Parkwood store brings new kind of gaming space to Northeast Philly

“Game the Systems,” which opened Feb. 1 on Academy Road, is part video game store, part esports lounge.

Colin Tallman opened “Game the Systems,” a video game store and lounge, Feb. 1 in Parkwood. JACK TOMCZUK / TIMES PHOTO

Colin Tallman marks milestones in his life through “formative experiences” he’s had with video games.

The first of these happened when he was 2 and watched his brother beat the first dungeon in “The Legend of Zelda” on the Nintendo Entertainment System. To Tallman, it was the “most phenomenal thing (he) had ever seen.”

Later, he remembers playing the first level of “Super Mario 64” on Christmas Day and college hangouts featuring alcohol and “Super Smash Bros. Melee.”

Tallman’s love of video games perhaps culminated Feb. 1, when he opened “Game the Systems,” a video game store and lounge in Parkwood. Housed in a former karate studio on Academy Road near Byberry Road, it’s Northeast Philadelphia’s first esports venue. 

Inside, there are a couple of small display cases featuring brand new games and older titles, but the focus at Game the Systems is the lounge.

== RECORDED DATA ==
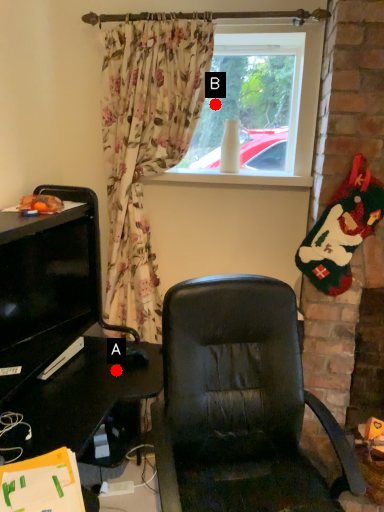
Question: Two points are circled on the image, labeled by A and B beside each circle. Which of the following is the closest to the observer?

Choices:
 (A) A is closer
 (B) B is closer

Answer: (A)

== GIVEN REQUEST 1 ==
Translate this sentence from the article on the Parkwood game store into Spanish: "Colin Tallman marks milestones in his life through “formative experiences” he’s had with video games."
== GIVEN REQUEST 2 ==
Please reproduce the part of the article on the Parkwood game store between "Colin Tallman opened" and "first esports venue.", inclusive.
== GIVEN REQUEST 3 ==
Answer these questions using the article on the Parkwood game store:
(a) On what road is Game the Systems located?
(b) What kind of business was previously in the building that now houses the store?
(c) How old was Tallman when he watched his brother beat the first dungeon in "The Legend of Zelda"?

== WRITTEN REPLY 1 ==
Colin Tallman marca los hitos de su vida a través de las “experiencias formativas” que ha tenido con los videojuegos.

== WRITTEN REPLY 2 ==
Colin Tallman opened “Game the Systems,” a video game store and lounge, Feb. 1 in Parkwood. JACK TOMCZUK / TIMES PHOTO

Colin Tallman marks milestones in his life through “formative experiences” he’s had with video games.

The first of these happened when he was 2 and watched his brother beat the first dungeon in “The Legend of Zelda” on the Nintendo Entertainment System. To Tallman, it was the “most phenomenal thing (he) had ever seen.”

Later, he remembers playing the first level of “Super Mario 64” on Christmas Day and college hangouts featuring alcohol and “Super Smash Bros. Melee.”

Tallman’s love of video games perhaps culminated Feb. 1, when he opened “Game the Systems,” a video game store and lounge in Parkwood. Housed in a former karate studio on Academy Road near Byberry Road, it’s Northeast Philadelphia’s first esports venue.

== WRITTEN REPLY 3 ==
(a) Academy Road, near Byberry Road
(b) A karate studio
(c) 2